ParsingException when reading ClueWeb09 files
Closed this issue · 3 comments
Hi, I would like to use jwarc to parse the files in the ClueWeb09 collection. However, for some of the files (for instance, parts/ClueWeb09_English_1/en0000/09.warc.gz
), parsing fails with the following exception:
org.netpreserve.jwarc.ParsingException: invalid WARC record at position 79: ...rget-URI: http://2fered.tistory.com/tag/<-- HERE -->\x08\xffffffc3\xffffff80\xffffffc2\xffffffa4\xffffffc2\xffffffb8\xffffffc2\xffffffac\r\nWARC-Warcinfo-ID: 5fdd2301-6c...
at org.netpreserve.jwarc.WarcParser.parse(WarcParser.java:315)
at org.netpreserve.jwarc.WarcReader.next(WarcReader.java:159)
...
There are some known encoding issues with the ClueWeb09 data (e.g. as discussed in this paper), so it sounds possible that that is the underlying issue here. Is there a way jwarc can deal with such 'dirty' web content? Or could it perhaps be caused by another issue?

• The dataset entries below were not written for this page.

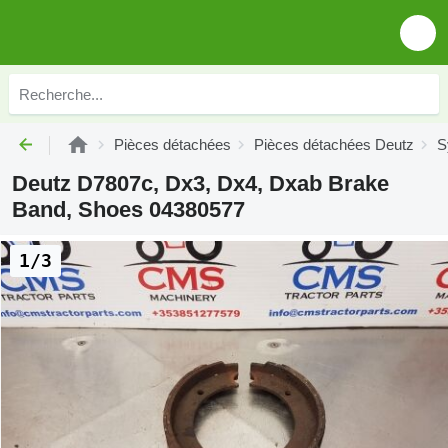
Pièces détachées
Pièces détachées Deutz
S
Deutz D7807c, Dx3, Dx4, Dxab Brake
Band, Shoes 04380577
1/3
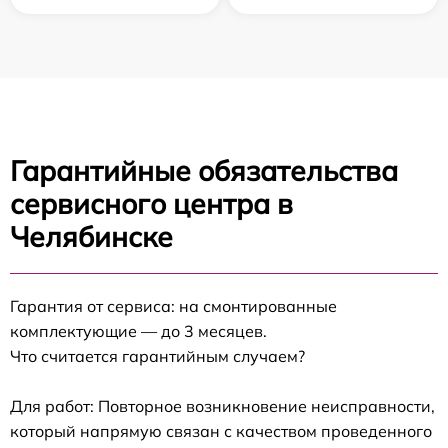
Гарантийные обязательства
сервисного центра в
Челябинске
Гарантия от сервиса: на смонтированные
комплектующие — до 3 месяцев.
Что считается гарантийным случаем?
Для работ: Повторное возникновение неисправности,
который напрямую связан с качеством проведенного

Note: I just saw the very related issue #26, but it seems that is caused by something different. The ParsingException happens in the middle of the WARC-Target-URI
field, not at the end of a line at the CRLF characters.
Looks like there's no defense against invalid utf8 in the url? Not surprised to see that in a WARC, there are occasions in the past where Common Crawl has written such bad urls in our WARCs 😅
Glad that worked. I've released it as version 0.30.0, it should sync to maven central in an hour or so.